== DOCUMENT EXCERPT ==
------------------------
Asia-Pacific is the region expected to require the greatest number of pilots (248,000) over this period due mainly to expected growth in the single-aisle low-cost carrier market, while North America’s increased pilots demand (112,000) will be the result of new markets opening up in Cuba and Mexico. Demand in Europe has increased responding to a strong intra-European Union market, the Boeing study also reveals.
|Russia / CIS||22,000|
The projections indicate that airline pilots will find themselves in a very strong position in the very near future – even sparking bidding wars for their services. Sources suggest this is already happening, with some pilots switching from one airline to another, lured by more attractive packages and prospects.
It is a situation that will become a major stumbling block for all-cargo airline Cargolux as it comes under pressure to recruit talented new people for its proposed Henan-based offshoot Cargolux China whose launch date has already been put back. How many pilots are there who would happily uproot their family lives to live in the middle of China? How would such a change work for schooling, language, social life etc?
“..growing lack of suitable candidates”
The critical shortage of pilots amidst growing demand across the entire aviation industry is the next major headache for some carriers, especially amongst those desperately looking to cut costs. Another report warns they should be doing the opposite.
“Due to the increasing demand for pilots and a growing lack of suitable candidates, airlines need to develop strategies to ensure they attract and retain, the right crew,” asserts global risk management company Marsh, which has suggested a number of vital alternative strategies for carriers. These include conducting regular pay reviews.
“Given that the cost of flight training is considered to be a deterrent for young talented [people], they are more likely to be attracted to airlines who offer generous packages covering these costs,” the company explains. “Having then borne the pilot training costs, the airline must seek to protect its investment by taking proactive care to retain its staff.”
The Marsh report cites improving work conditions as a significant factor that carriers should consider by “taking steps to ensure their corporate culture promotes a better work/life balance” for employees.
------------------------
== EXCERPTED DATA ==
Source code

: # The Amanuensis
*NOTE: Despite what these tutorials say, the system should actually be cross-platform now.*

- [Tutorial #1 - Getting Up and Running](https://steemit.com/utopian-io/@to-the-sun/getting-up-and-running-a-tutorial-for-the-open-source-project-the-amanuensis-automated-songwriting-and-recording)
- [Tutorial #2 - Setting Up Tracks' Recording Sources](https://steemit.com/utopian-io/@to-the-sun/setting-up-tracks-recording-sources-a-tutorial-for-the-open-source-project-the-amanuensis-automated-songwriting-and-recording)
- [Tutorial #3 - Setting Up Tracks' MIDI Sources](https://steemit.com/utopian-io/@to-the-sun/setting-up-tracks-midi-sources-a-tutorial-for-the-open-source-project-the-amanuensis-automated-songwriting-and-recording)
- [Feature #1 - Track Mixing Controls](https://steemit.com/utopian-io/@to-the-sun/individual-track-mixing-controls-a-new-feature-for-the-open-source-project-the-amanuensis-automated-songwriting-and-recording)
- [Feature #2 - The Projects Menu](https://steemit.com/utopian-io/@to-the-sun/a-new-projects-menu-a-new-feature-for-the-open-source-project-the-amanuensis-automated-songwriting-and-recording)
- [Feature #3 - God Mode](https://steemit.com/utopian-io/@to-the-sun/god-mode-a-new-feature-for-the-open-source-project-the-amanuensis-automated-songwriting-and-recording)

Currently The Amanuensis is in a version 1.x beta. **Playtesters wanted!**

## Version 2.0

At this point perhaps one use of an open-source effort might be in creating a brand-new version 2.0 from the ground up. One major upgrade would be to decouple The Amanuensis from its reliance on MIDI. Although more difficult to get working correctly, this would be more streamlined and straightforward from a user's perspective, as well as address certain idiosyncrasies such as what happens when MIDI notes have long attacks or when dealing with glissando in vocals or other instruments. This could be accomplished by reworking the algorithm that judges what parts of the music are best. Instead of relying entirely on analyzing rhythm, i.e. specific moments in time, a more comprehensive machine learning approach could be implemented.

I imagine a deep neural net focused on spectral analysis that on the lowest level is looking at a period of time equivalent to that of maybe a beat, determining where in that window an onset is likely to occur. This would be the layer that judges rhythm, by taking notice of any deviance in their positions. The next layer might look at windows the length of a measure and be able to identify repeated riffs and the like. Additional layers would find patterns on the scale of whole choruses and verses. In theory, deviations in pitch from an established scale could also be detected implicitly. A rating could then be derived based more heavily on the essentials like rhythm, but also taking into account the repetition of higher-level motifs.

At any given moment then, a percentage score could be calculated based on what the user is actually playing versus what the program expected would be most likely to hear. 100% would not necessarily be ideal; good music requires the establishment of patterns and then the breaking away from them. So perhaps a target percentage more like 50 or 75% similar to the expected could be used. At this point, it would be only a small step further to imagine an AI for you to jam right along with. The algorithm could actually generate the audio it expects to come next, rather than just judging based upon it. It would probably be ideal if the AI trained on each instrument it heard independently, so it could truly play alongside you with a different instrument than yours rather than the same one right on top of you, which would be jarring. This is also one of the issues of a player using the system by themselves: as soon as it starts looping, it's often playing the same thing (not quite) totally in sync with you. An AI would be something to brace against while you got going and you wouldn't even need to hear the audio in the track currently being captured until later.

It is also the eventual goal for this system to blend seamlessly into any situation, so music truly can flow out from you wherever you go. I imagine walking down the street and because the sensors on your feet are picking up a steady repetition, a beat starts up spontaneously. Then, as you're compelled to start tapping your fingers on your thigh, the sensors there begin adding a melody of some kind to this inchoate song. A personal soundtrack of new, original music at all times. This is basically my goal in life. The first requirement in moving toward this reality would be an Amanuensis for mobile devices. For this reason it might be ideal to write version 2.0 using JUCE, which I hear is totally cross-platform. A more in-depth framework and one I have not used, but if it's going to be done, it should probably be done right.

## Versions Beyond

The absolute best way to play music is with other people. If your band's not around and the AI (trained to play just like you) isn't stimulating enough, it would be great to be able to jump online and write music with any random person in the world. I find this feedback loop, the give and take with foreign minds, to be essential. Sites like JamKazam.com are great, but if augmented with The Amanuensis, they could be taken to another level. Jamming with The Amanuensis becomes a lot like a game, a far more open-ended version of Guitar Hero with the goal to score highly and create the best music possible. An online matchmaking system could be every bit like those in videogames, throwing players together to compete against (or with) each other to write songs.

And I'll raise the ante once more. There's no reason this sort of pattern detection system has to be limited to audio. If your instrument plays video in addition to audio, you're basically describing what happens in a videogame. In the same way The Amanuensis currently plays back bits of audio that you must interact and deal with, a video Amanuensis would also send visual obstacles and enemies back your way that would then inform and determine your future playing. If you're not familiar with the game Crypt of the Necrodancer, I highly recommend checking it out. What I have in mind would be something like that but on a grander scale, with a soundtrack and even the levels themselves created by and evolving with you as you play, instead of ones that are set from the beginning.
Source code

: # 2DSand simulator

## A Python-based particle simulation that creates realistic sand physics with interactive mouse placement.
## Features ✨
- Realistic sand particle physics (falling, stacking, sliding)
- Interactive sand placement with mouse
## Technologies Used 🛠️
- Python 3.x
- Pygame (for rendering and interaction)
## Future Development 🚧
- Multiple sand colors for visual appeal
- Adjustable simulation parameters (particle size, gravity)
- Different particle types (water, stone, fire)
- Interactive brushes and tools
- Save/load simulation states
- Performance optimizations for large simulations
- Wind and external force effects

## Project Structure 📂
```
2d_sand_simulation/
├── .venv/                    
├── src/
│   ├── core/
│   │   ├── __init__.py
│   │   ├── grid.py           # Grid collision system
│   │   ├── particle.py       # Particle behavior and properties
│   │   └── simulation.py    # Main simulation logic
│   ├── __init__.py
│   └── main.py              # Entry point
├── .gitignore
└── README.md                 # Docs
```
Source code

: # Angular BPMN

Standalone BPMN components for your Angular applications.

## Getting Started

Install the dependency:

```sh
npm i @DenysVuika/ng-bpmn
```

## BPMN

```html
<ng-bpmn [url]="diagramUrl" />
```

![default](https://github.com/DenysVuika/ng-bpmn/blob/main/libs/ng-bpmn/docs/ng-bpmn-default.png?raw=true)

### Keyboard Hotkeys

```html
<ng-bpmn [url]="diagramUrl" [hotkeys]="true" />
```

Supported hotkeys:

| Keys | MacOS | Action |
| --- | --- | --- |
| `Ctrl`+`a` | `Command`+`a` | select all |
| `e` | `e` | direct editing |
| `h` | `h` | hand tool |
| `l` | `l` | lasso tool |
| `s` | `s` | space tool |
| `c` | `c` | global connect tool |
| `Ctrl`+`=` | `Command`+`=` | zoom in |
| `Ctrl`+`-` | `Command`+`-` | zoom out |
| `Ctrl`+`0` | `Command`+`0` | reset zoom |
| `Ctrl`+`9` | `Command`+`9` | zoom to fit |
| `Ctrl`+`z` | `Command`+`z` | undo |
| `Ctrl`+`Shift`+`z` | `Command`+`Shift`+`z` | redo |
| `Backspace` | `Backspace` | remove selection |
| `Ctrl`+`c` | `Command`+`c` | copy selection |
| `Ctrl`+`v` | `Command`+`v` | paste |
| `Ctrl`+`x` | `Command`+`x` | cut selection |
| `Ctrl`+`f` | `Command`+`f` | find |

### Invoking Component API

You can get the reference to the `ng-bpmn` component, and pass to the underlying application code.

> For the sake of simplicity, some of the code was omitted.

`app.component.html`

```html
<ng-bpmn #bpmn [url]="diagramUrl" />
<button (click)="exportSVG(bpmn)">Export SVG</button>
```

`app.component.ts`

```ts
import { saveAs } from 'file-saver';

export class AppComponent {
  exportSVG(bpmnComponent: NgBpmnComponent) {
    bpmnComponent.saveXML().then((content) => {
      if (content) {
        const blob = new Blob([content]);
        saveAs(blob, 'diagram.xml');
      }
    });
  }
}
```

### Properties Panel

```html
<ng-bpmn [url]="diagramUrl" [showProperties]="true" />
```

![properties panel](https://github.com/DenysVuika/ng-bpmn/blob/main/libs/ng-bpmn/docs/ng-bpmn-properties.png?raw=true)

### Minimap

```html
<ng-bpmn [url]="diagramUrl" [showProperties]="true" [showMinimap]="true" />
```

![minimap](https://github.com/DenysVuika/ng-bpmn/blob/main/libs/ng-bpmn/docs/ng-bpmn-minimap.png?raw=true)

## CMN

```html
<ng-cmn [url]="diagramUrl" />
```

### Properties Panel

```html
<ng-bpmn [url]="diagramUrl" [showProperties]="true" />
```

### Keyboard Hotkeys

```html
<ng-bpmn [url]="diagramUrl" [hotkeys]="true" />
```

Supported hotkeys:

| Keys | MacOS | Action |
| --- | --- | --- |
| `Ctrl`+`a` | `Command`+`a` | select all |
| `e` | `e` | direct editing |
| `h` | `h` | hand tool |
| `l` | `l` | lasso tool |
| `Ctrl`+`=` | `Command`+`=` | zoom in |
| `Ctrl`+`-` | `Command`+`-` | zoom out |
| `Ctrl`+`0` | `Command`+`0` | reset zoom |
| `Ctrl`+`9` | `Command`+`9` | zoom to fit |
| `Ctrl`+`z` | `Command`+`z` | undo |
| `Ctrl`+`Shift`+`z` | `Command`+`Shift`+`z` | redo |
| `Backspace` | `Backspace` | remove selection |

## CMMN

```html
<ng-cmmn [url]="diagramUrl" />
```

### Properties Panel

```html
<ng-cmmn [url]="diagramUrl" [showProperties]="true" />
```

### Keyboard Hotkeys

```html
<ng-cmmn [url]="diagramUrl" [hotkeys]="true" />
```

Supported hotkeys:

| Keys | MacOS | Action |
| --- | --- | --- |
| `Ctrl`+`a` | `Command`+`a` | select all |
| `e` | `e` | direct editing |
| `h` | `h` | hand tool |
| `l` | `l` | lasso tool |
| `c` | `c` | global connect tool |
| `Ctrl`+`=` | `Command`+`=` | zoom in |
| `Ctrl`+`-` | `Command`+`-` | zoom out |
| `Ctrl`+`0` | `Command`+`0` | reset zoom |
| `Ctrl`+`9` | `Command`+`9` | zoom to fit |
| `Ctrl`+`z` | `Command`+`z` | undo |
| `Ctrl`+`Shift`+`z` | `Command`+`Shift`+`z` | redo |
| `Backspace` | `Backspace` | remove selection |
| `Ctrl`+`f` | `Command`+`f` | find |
------------------------
== WHAT IS EXPECTED ==
Continue the article on the global airline pilot shortage, picking up after its last paragraph.

== EXERCISE RESPONSE ==
“For example, longer rest periods, more regular schedules and revisions in the number of hours they are required to fly annually could all have positive effects,” it suggests. The truth is that most pilots try to maximise the number of hours they fly to earn lucrative bonuses worth as much as 30 to 40 per cent of their salaries.
But there remains a big gap in expectations between airline managements and their pilots. From the airlines’ current management perspective – and even though there is a shortage of pilots – airlines are unlikely to want to encourage their pilots to spend less time in the air, the report insists.
Offering enhanced employee benefits is another tactic carriers can employ to distinguish themselves from the competition. “Given the unique challenges faced by pilots, most airlines recognise they need to provide specialised aviation employee benefits coverage, as opposed to some of the more generic employee benefit packages available,” the report says.
Such niche insurance coverage typically falls into four key areas: personal accident, term-life, emergency medical expense, and loss of licence.
The report concludes that as this race for the best flight-deck talent intensifies, airlines will be forced into re-thinking their people strategies. “Given [carriers] operate within an often harsh and volatile economic environment, airlines will need to explore a variety of creative approaches to attract and retain crew, beyond simply raising salaries – certainly one approach is to put in place an aviation employee benefits programme that distinguishes one airline from its competitors.”